Which lines below hold the word "Reparación"? Copy all of them.

* * * * * * * * *

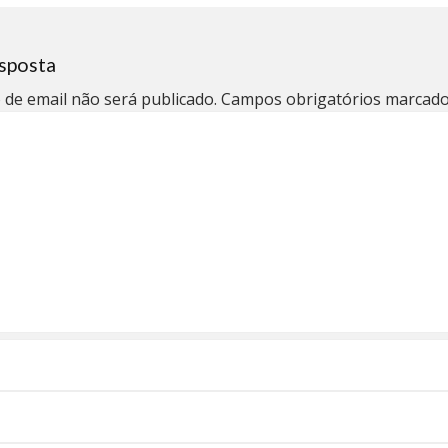
sposta
 de email não será publicado.
Campos obrigatórios marcad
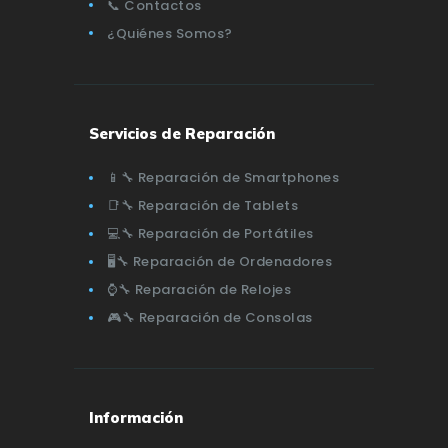
📞 Contactos
¿Quiénes Somos?
Servicios de Reparación
📱🔧 Reparación de Smartphones
📑🔧 Reparación de Tablets
💻🔧 Reparación de Portátiles
🖥️🔧 Reparación de Ordenadores
⌚🔧 Reparación de Relojes
🎮🔧 Reparación de Consolas
Información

* * * * * * * * *

- _Your solution_
Servicios de Reparación
📱🔧 Reparación de Smartphones
📑🔧 Reparación de Tablets
💻🔧 Reparación de Portátiles
🖥️🔧 Reparación de Ordenadores
⌚🔧 Reparación de Relojes
🎮🔧 Reparación de Consolas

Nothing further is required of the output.